Yani o zamanki adıyla Parkstadion’da Schalke şampiyonluğu kaybederken yerinde olmak istemeyeceğiniz iki adam, bu hafta sonu da yerlerinde olunmak istenmeyecek adamlardı Alman futbolunda.
Biri ligin zirvesine tutunamayıp işini kaybetti,
Öteki birinci lige tutunamıyor bir türlü.
*Ölümünün 35 yılında Türk edebiyatının büyük ustası Oğuz Atay’ın en önemli eserlerinden biri olan “Tutunamayanlar”ın başlığını kendisine bir saygı duruşu olarak aldık bu hafta. Nur içinde yatsın.
HAFTANIN KARMASI
(3-4-3)
Ter Stegen (Gladbach)
---
Hedenstad (Freıburg)
Dante (B. Münih)
Hummels (Dortmund)
---
Rosenthal (Freiburg)
Götze (Dortmund)
Schwegler (Frankfurt)
Müller (Mainz)
---
Schürrle (Leverkusen)
Kiessling (Leverkusen)
Shaqiri (B. Münih)
HAFTANIN TAKIMI
Freiburg
Son 5 maçtır deplasmanda yenilmiyorlar. Bu hafta da Schalke gibi bir ekibi yenerek teknik direktörü koltuğundan ettiler. Bu başarıda hocaları Streich’ın payı çok büyük. Buna Bayern teknik direktörü Heynckes de katılıyor olacak ki, “Bence en iyi Freiburg’lu kulübede oturuyor.” şeklinde bir demeç verdi.
HAFTANIN YILDIZI
Marc-Andre ter Stegen (Gladbach)
Gladbach’ın kalecisi Bayern’in kaleye yolladığı 8 şutun 7’sini çıkardı. Sadece 1 tanesinde Shaqiri’yi durduramadı ve takımının zorlu Bayern deplasmanından 1 puan almasını sağladı.
HAFTANIN GOLÜ
Ken İlsö (Düsseldorf)
Hafta sonu Galatasaray-Fenerbahçe derbisini izlemeyen futbolsever yok denecek kadar azdır.
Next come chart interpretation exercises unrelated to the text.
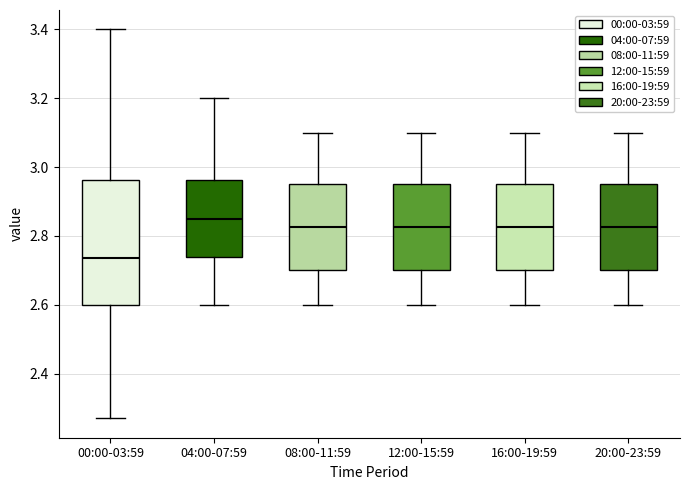

Where does the median line of the box for 00:00-03:59 sit on the y-axis? The values are not printed on the chart, so give them approximately, as read against the axis.

2.74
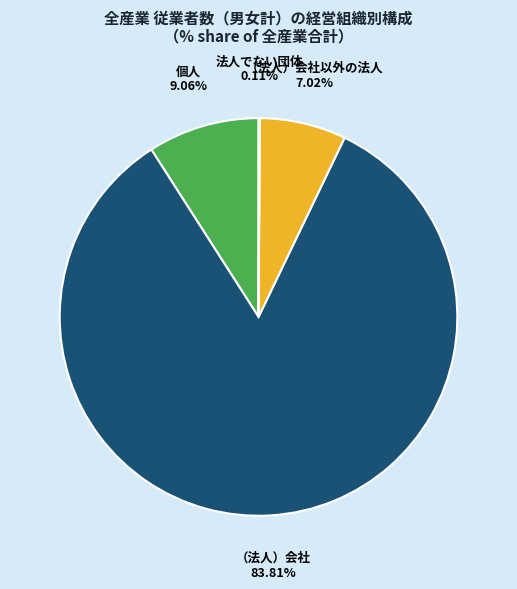

To the nearest percent, what is the difference between the largest and smallest slice percentages?

84%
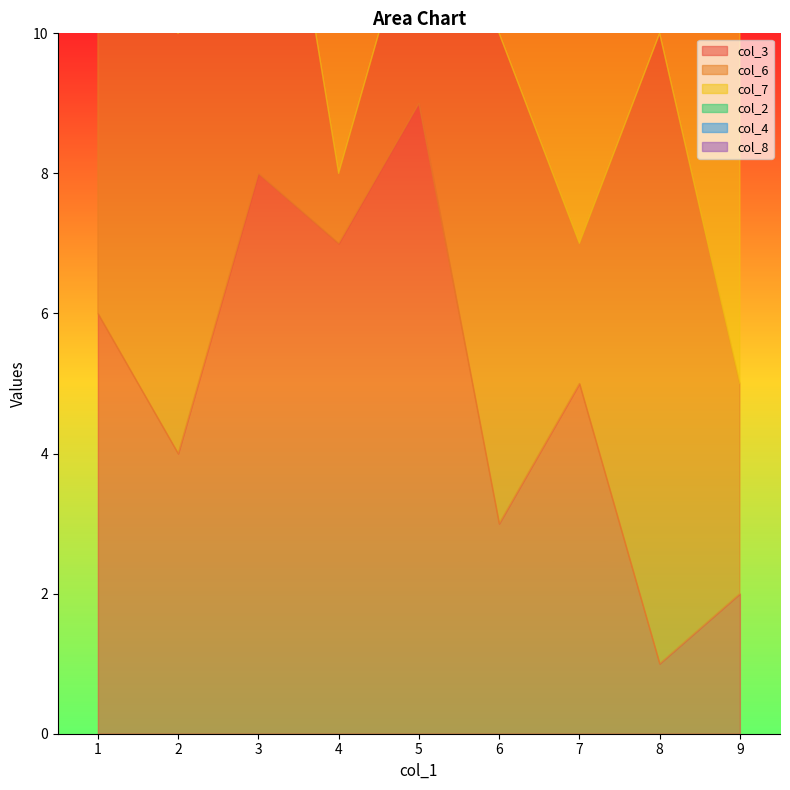

Which has a higher value, 8 or 5?

5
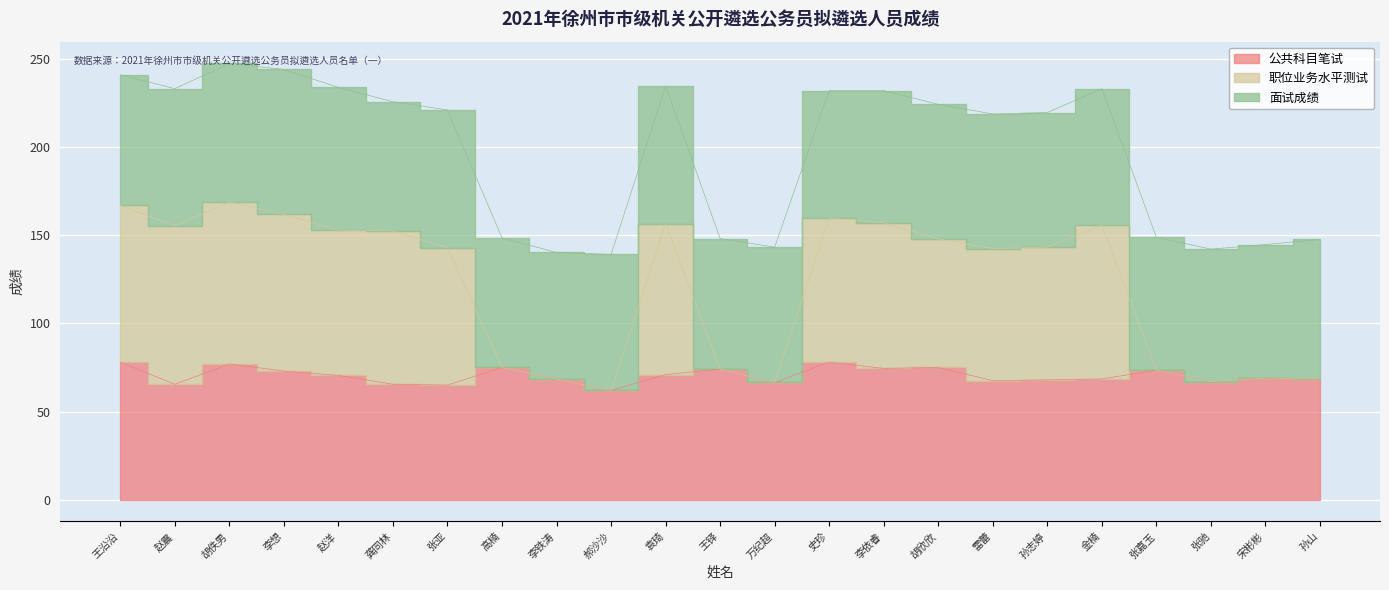

Read the 公共科目笔试 value at 李铁涛.

68.5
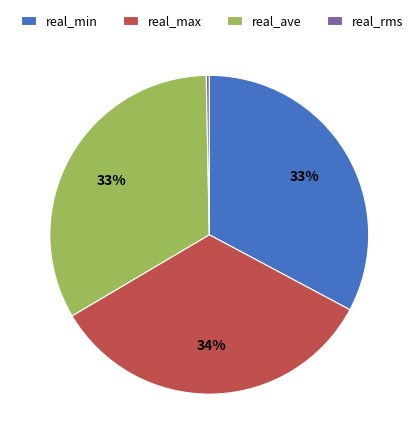

Count the number of slices in the pie.

4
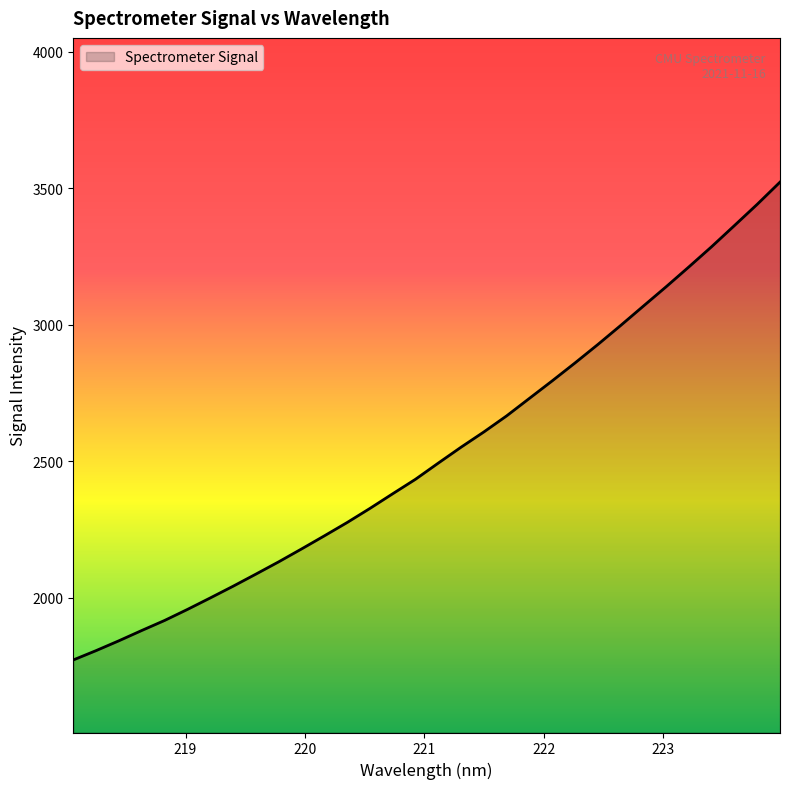

What is the greatest value displayed?

3522.7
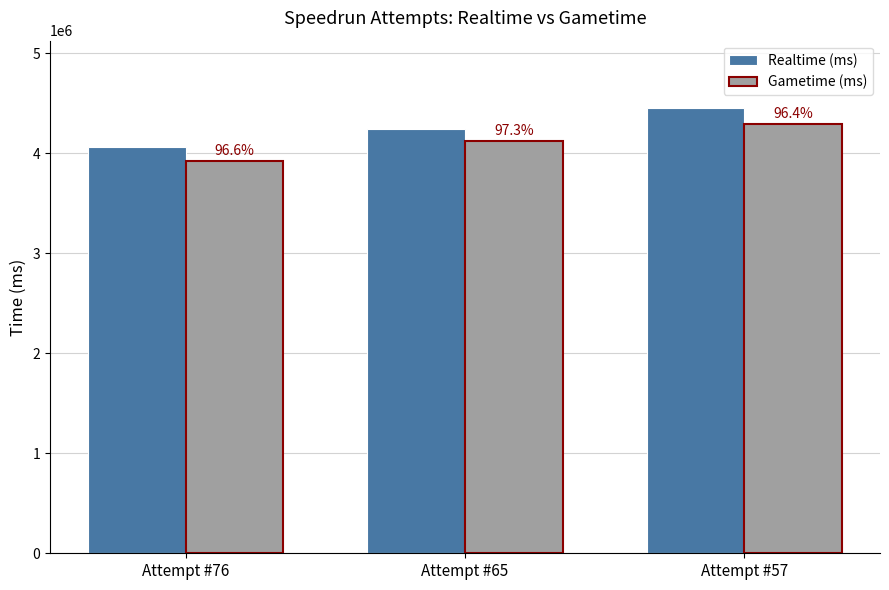

Rank the series by their maximum value, from highest to lowest.

Realtime (ms), Gametime (ms)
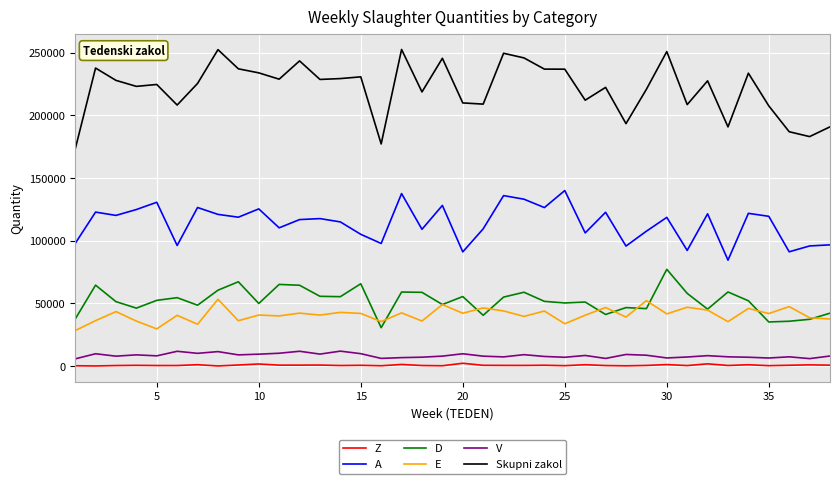

True or false: E and A cross at least once.

False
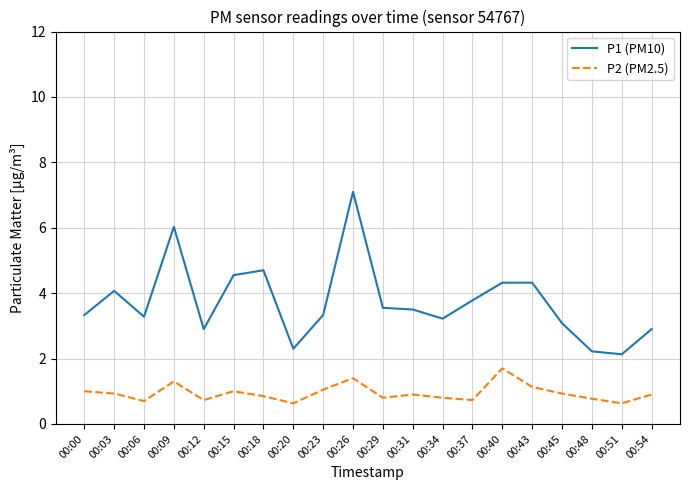

List the series in order of their overall mean, lowest first.

P2 (PM2.5), P1 (PM10)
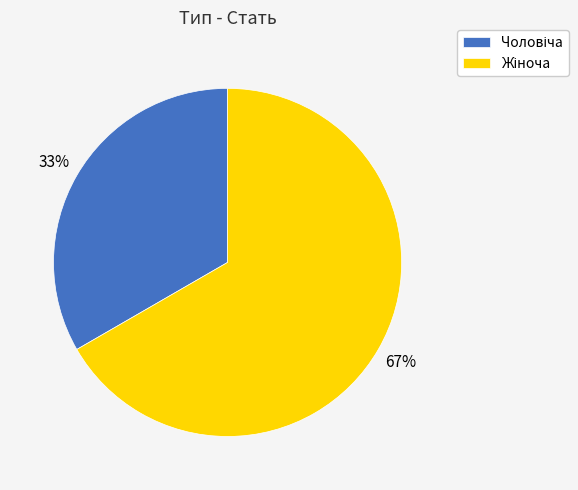

Is there any slice that represents more than half of the pie?

Yes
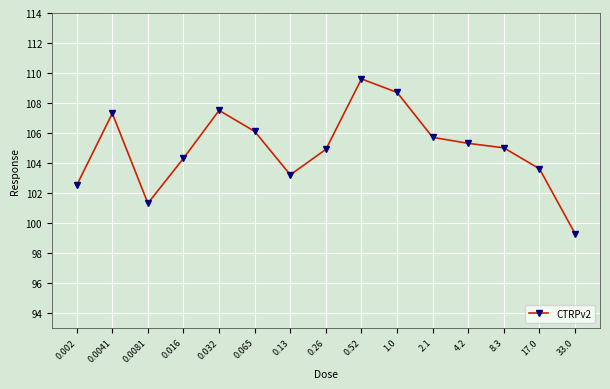

What is the label of the 15th point from the right?

0.002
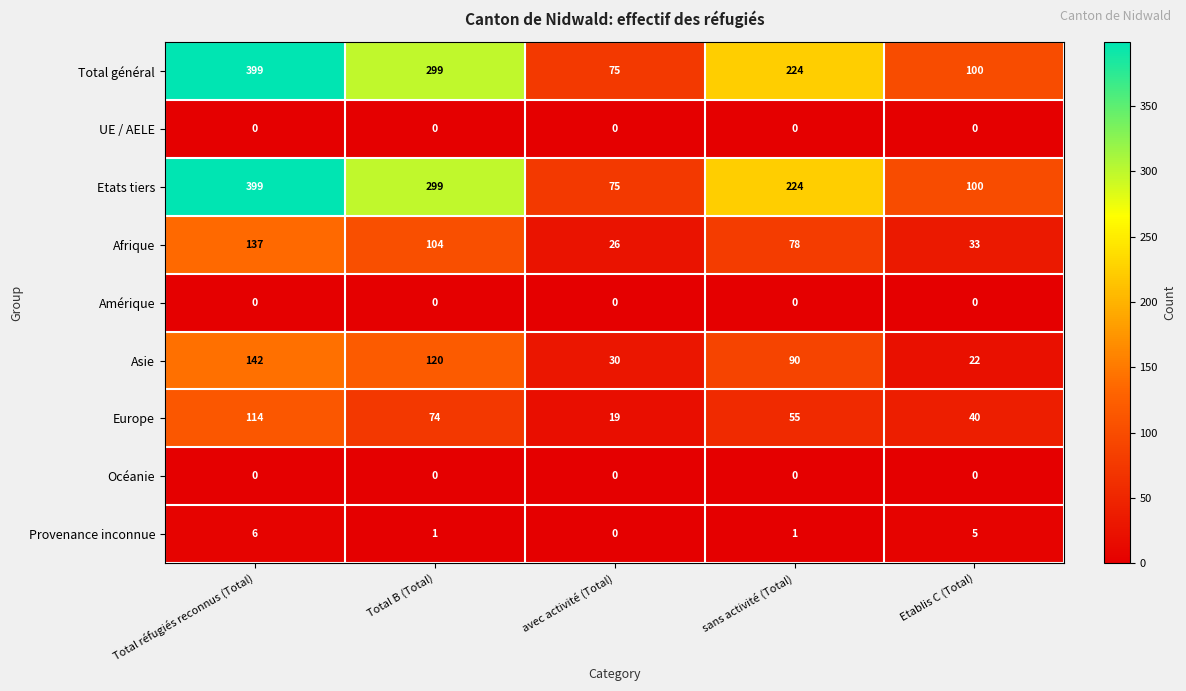

What is the sum of the Europe values at Total B (Total) and avec activité (Total)?

93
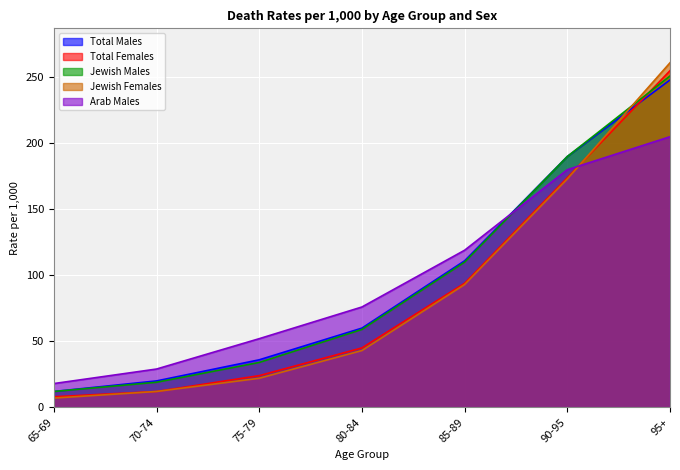

True or false: Total Females has more than 2 interior local peaks.

False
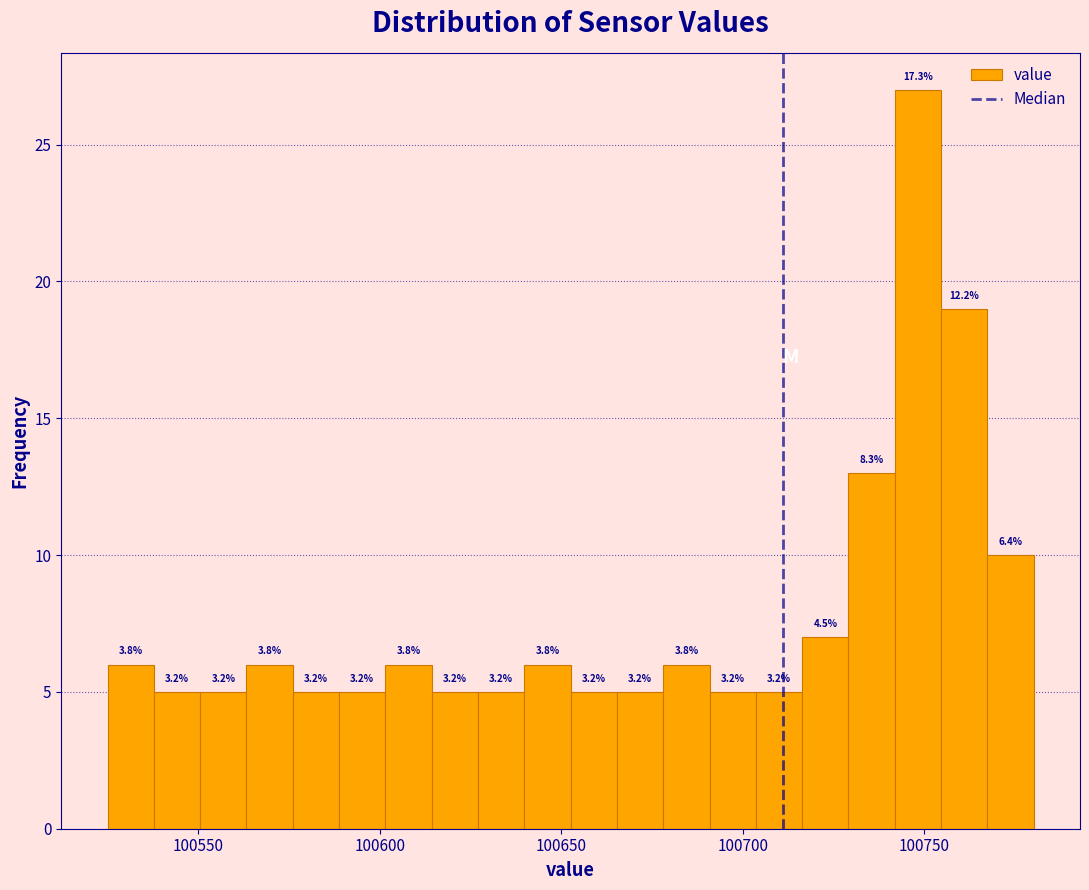

Around what value on the x-axis is the tallest bar? Give the approximate position of its centre, as read against the axis.

100750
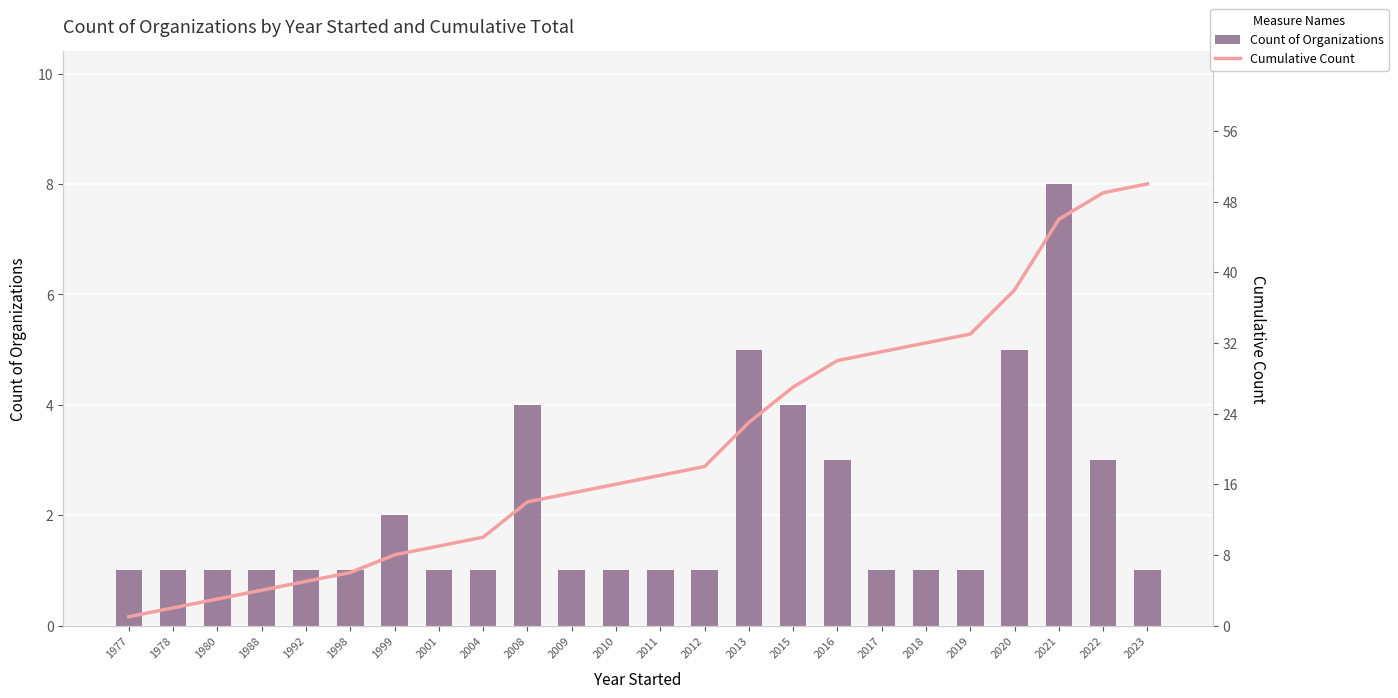

How many Count of Organizations values are between 1 and 3?

19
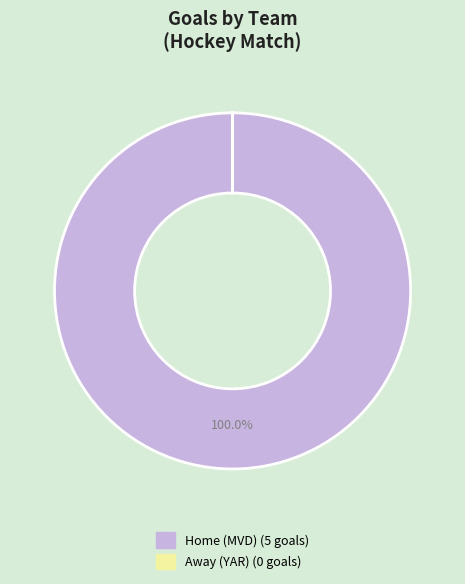

To the nearest percent, what percentage of the pie is Home (MVD)?

100%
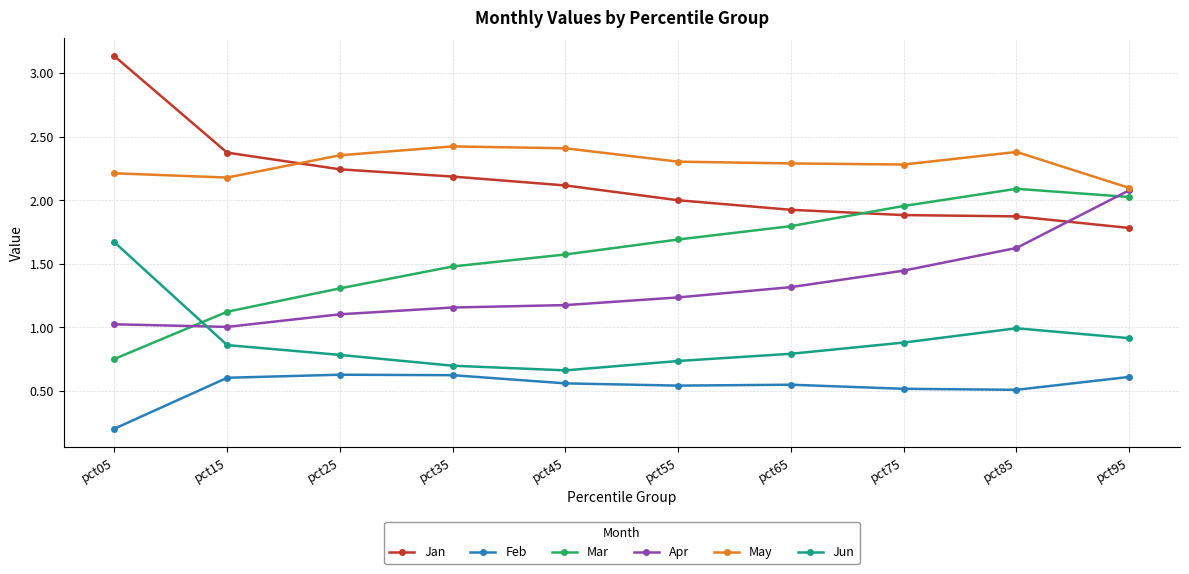

What is the value of the Jan point at the 7th from the left?

1.9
O sebeple anlatmak zor olmayacak. Danimarkalı futbolcu ilk golünü Selçuk İnan’ın serbest vuruşuna benzer bir noktadan, benzer bir baraja karşı attı. Ancak o Volkan’ın Selçuk’un vurmasını beklediği yere vurdu. Top üst direkle yan direğin birleştiği noktaya gitti.